‘De omstandigheden dwingen de Kamer eindelijk efficiënt te vergaderen en te werken. We kunnen nu elektronisch stemmen en moeten wel videoconferenties organiseren. Wat verdwijnt, is het debat om het debat, het vergaderen om het vergaderen’, zegt Kristof Calvo (Groen) in Knack.
Bijna dezelfde vaststelling hoorde ik van professor Stijn Baert in ‘De afspraak’, van schepen Mieke Van Hecke (CD&V) en van de Vlaams-nationalistische ondernemer Rudi De Kerpel. ‘Ik begrijp niet dat ik vroeger naar Mechelen ben gereden voor een zakelijk gesprek’, zei Rudi. ‘Nu heb ik een bijzonder productieve videoconference gehad, wat me misschien niet was gelukt als ik opgedraaid door de files zou arriveren.’
Als je voor het scherm zit, blijk je professioneler te vergaderen, ontdekten early adopters van het tijds- en plaatsonafhankelijk werken al. Je haalt het niet in je hoofd om uit te weiden, om uitgesponnen verhalen te vertellen over wat je juist is overkomen of om kwaad te spreken over de collega’s die weer te laat op de vergadering verschijnen. Dat laatste kan ook niet, want mensen komen zelden te laat op een videoconferentie.
De kans is groot dat ze zich afvragen waarom fysiek vergaderen op de werkplek zo verschrikkelijk amateuristisch verloopt. Het antwoord is eenvoudig: de meeste organisaties hebben geen vergaderbeleid of -cultuur.
Als er nog maar een begin van een probleem(pje) dreigt of als een opportuniteit zich voorzichtig aandient, roept de baas iedereen naar een dringende bijeenkomst. Meestal valt de eindbeslissing pas na ettelijke vergaderingen en zit de helft van de aanwezigen er voor spek en bonen bij.
In organisaties met een vergaderbeleid wordt vaak geopteerd voor een case paper, te schrijven door een paar experten-collega’s, waarop iedereen zijn opmerkingen kan geven.
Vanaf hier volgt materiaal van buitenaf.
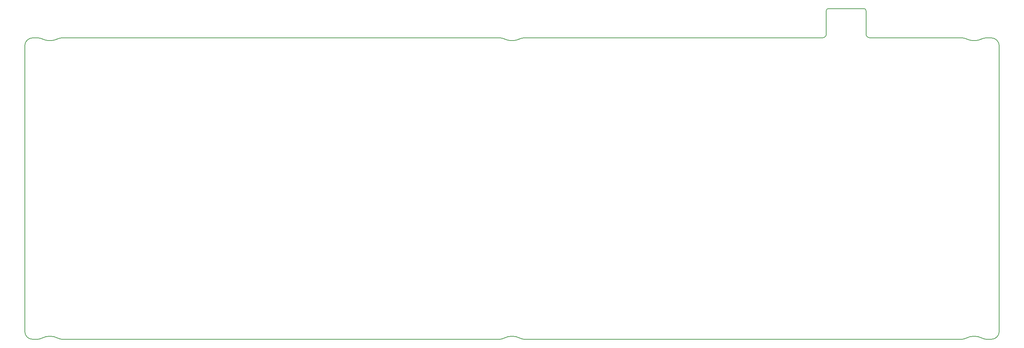
<source format=gbr>
%TF.GenerationSoftware,KiCad,Pcbnew,(7.0.0)*%
%TF.CreationDate,2023-09-24T20:57:07+02:00*%
%TF.ProjectId,mekanical,6d656b61-6e69-4636-916c-2e6b69636164,rev?*%
%TF.SameCoordinates,Original*%
%TF.FileFunction,Profile,NP*%
%FSLAX46Y46*%
G04 Gerber Fmt 4.6, Leading zero omitted, Abs format (unit mm)*
G04 Created by KiCad (PCBNEW (7.0.0)) date 2023-09-24 20:57:07*
%MOMM*%
%LPD*%
G01*
G04 APERTURE LIST*
%TA.AperFunction,Profile*%
%ADD10C,0.200000*%
%TD*%
G04 APERTURE END LIST*
D10*
X268564658Y-107663307D02*
G75*
G03*
X269727109Y-107950000I1162442J2213307D01*
G01*
X146963945Y-31750000D02*
X36573555Y-31750000D01*
X263463945Y-31750000D02*
X240262500Y-31750000D01*
X29193750Y-107950000D02*
X30310391Y-107950000D01*
X29193750Y-31750000D02*
G75*
G03*
X27193750Y-33750000I0J-2000000D01*
G01*
X229262500Y-24850000D02*
X229262500Y-30750000D01*
X229762500Y-24350000D02*
G75*
G03*
X229262500Y-24850000I0J-500000D01*
G01*
X35564660Y-107663305D02*
G75*
G03*
X31472840Y-107663305I-2045910J-3895411D01*
G01*
X228262500Y-31750000D02*
G75*
G03*
X229262500Y-30750000I0J1000000D01*
G01*
X27193750Y-105950000D02*
G75*
G03*
X29193750Y-107950000I2000000J0D01*
G01*
X153227109Y-107950000D02*
X263310391Y-107950000D01*
X269573555Y-31749981D02*
G75*
G03*
X268466742Y-32008358I45J-2500019D01*
G01*
X36573555Y-31749981D02*
G75*
G03*
X35466742Y-32008358I45J-2500019D01*
G01*
X30463945Y-31750000D02*
X29193750Y-31750000D01*
X31570758Y-32008356D02*
G75*
G03*
X35466742Y-32008356I1947992J3945293D01*
G01*
X31570749Y-32008375D02*
G75*
G03*
X30463945Y-31750000I-1106849J-2241625D01*
G01*
X239262500Y-30750000D02*
G75*
G03*
X240262500Y-31750000I1000000J0D01*
G01*
X272843800Y-33750000D02*
G75*
G03*
X270843750Y-31750000I-2000000J0D01*
G01*
X27193750Y-33750000D02*
X27193750Y-105950000D01*
X152064658Y-107663307D02*
G75*
G03*
X153227109Y-107950000I1162442J2213307D01*
G01*
X268564660Y-107663305D02*
G75*
G03*
X264472840Y-107663305I-2045910J-3895411D01*
G01*
X238762500Y-24350000D02*
X229762500Y-24350000D01*
X148070758Y-32008356D02*
G75*
G03*
X151966742Y-32008356I1947992J3945293D01*
G01*
X30310391Y-107949996D02*
G75*
G03*
X31472840Y-107663304I9J2499996D01*
G01*
X239262500Y-30750000D02*
X239262500Y-24850000D01*
X35564658Y-107663307D02*
G75*
G03*
X36727109Y-107950000I1162442J2213307D01*
G01*
X272843750Y-105950000D02*
X272843750Y-33750000D01*
X264570758Y-32008356D02*
G75*
G03*
X268466742Y-32008356I1947992J3945293D01*
G01*
X239262500Y-24850000D02*
G75*
G03*
X238762500Y-24350000I-500000J0D01*
G01*
X36727109Y-107950000D02*
X146810391Y-107950000D01*
X270843750Y-107949950D02*
G75*
G03*
X272843750Y-105950000I50J1999950D01*
G01*
X153073555Y-31749981D02*
G75*
G03*
X151966742Y-32008358I45J-2500019D01*
G01*
X263310391Y-107949996D02*
G75*
G03*
X264472840Y-107663304I9J2499996D01*
G01*
X152064660Y-107663305D02*
G75*
G03*
X147972840Y-107663305I-2045910J-3895411D01*
G01*
X148070749Y-32008375D02*
G75*
G03*
X146963945Y-31750000I-1106849J-2241625D01*
G01*
X264570749Y-32008375D02*
G75*
G03*
X263463945Y-31750000I-1106849J-2241625D01*
G01*
X228262500Y-31750000D02*
X153073555Y-31750000D01*
X270843750Y-31750000D02*
X269573555Y-31750000D01*
X269727109Y-107950000D02*
X270843750Y-107950000D01*
X146810391Y-107949996D02*
G75*
G03*
X147972840Y-107663304I9J2499996D01*
G01*
M02*

</source>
Soms eindigt het daar, zeker als de beslissing is er niets mee te doen. Soms komt het tot een korte vergadering waarop een beperkte groep mensen de knoop doorhakt en iedereen geïnformeerd wordt over de beslissing.
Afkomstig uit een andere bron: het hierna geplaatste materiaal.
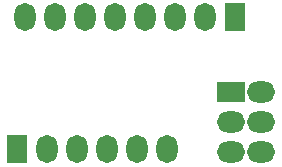
<source format=gbs>
G04 --- HEADER BEGIN --- *
%TF.GenerationSoftware,LibrePCB,LibrePCB,0.1.3*%
%TF.CreationDate,2020-05-07T14:01:13*%
%TF.ProjectId,SprigFTDI - default,c1b4763c-5183-4b8f-a850-9e664554c68f,v1*%
%TF.Part,Single*%
%FSLAX66Y66*%
%MOMM*%
G01*
G74*
G04 --- HEADER END --- *
G04 --- APERTURE LIST BEGIN --- *
%ADD10O,1.787X2.39*%
%ADD11R,1.787X2.39*%
%ADD12O,2.39X1.787*%
%ADD13R,2.39X1.787*%
G04 --- APERTURE LIST END --- *
G04 --- BOARD BEGIN --- *
D10*
X2540000Y13335000D03*
X10160000Y13335000D03*
X7620000Y13335000D03*
D11*
X20320000Y13335000D03*
D10*
X17780000Y13335000D03*
X5080000Y13335000D03*
X15240000Y13335000D03*
X12700000Y13335000D03*
D12*
X20002500Y1905000D03*
D13*
X20002500Y6985000D03*
D12*
X22542500Y4445000D03*
X22542500Y1905000D03*
X22542500Y6985000D03*
X20002500Y4445000D03*
D10*
X14605000Y2222500D03*
X9525000Y2222500D03*
X12065000Y2222500D03*
D11*
X1905000Y2222500D03*
D10*
X6985000Y2222500D03*
X4445000Y2222500D03*
G04 --- BOARD END --- *
%TF.MD5,1673aa43b9c4c27da8f92b014a699d3c*%
M02*

</source>
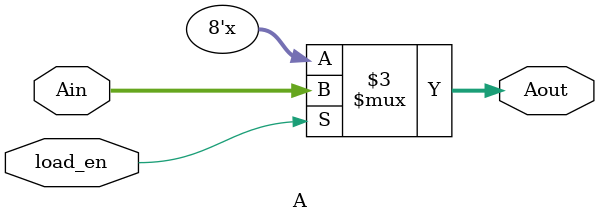
<source format=v>
module A #(parameter bit_width=8) (input [bit_width-1:0] Ain,
         input load_en,
         output reg [bit_width-1:0] Aout);

    
    // initialized to 0
    initial begin
        Aout = 0;
    end  
    
    always@(*)
        if(load_en)
			Aout <= Ain;

endmodule
</source>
In sommige bedrijven is zelfs geen probleem of opportuniteit nodig om vergaderingen te beleggen. Vergaderingen zijn een doel op zich. Iedere dinsdag is er een. Is er een agenda? Hoeft niet, we vinden wel iets.
Het ontbreken van een vergadercultuur kan je direct opmaken aan het aantal opengeslagen laptops of opstaande tablets waarachter vergaderaars zich verschansen om toch maar iets interessants te kunnen lezen, terwijl de baas de situatie van naaldje tot draadje uitlegt.
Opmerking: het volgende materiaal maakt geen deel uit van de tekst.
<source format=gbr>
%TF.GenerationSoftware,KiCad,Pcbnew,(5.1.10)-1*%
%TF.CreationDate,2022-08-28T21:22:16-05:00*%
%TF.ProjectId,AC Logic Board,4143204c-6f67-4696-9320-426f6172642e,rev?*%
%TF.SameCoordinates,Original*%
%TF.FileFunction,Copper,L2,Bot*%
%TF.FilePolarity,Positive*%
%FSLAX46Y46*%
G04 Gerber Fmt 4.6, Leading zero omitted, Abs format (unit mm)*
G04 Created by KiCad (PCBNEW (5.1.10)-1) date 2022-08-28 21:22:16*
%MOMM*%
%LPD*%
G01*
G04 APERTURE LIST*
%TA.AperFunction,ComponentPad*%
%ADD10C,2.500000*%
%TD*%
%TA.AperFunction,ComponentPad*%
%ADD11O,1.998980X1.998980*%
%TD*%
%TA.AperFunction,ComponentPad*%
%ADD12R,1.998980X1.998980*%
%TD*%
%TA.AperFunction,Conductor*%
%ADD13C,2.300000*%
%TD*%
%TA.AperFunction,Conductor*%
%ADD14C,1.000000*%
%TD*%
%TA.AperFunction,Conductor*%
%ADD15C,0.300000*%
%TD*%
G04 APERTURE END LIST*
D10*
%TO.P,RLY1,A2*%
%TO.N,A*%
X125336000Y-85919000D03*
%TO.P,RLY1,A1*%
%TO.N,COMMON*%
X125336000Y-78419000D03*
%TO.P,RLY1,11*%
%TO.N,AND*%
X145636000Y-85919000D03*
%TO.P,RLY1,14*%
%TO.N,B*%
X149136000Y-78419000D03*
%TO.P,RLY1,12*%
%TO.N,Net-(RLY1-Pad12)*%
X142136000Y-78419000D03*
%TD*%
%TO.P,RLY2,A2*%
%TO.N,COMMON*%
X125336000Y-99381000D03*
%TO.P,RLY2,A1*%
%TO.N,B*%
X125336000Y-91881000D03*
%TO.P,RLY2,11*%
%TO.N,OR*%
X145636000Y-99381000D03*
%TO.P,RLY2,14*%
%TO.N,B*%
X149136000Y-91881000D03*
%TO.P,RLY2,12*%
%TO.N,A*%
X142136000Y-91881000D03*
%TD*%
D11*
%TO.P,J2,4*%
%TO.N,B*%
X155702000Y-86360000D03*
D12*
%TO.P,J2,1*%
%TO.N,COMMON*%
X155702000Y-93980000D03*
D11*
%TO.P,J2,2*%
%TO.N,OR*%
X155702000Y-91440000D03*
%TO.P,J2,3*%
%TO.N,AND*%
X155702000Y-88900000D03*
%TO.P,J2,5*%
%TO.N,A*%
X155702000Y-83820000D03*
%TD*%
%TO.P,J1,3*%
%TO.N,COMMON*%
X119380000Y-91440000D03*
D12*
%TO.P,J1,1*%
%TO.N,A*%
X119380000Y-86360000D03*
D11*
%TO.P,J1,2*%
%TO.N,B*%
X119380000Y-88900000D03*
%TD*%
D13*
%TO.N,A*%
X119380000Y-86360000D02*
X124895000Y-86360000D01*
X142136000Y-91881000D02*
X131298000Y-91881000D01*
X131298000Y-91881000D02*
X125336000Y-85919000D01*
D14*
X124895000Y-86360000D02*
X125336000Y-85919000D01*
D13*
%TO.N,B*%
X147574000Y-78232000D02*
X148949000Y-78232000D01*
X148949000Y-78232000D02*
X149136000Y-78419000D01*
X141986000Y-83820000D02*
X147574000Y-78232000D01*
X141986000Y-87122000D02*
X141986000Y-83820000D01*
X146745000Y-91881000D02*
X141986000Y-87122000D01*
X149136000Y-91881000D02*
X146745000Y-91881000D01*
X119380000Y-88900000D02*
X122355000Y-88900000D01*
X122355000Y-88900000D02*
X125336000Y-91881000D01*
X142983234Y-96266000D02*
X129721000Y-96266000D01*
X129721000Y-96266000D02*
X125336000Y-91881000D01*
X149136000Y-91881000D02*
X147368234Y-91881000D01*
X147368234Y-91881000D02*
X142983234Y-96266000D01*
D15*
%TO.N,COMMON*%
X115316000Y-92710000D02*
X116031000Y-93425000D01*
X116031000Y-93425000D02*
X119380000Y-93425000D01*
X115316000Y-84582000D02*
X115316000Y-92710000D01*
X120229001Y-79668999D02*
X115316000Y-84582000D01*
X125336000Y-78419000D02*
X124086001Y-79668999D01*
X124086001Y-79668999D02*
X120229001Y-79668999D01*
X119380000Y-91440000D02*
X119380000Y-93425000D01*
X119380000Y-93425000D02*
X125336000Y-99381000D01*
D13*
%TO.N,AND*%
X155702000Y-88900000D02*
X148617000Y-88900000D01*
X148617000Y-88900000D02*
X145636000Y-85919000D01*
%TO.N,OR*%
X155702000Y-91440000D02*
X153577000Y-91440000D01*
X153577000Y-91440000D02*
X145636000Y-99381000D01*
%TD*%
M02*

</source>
Bij volwassen organisaties kreeg je al een prima dossier dat je hoort gelezen te hebben voor de vergadering. Op de meeting hoeft niets toegelicht – ik gooide wie zich niet voorbereidde buiten, ze stalen de tijd van anderen en vergooiden hun recht om mee te beslissen – en kan onmiddellijk de bespreking beginnen. Het klinkt hardvochtig, maar wie het meemaakt, wil nooit nog ouderwets vergaderen.
Als je het geluk hebt bij een organisatie te werken met een degelijk vergaderbeleid, is er bitter weinig verschil tussen fysiek en televergaderen. Alleen kan je bij het fysiek vergaderen achteraf nog op café voor eindeloze sessies nutteloze, maar heerlijke smalltalk.
Naschrift
Deze tekst verscheen als column in De Tijd van 4 april 2020.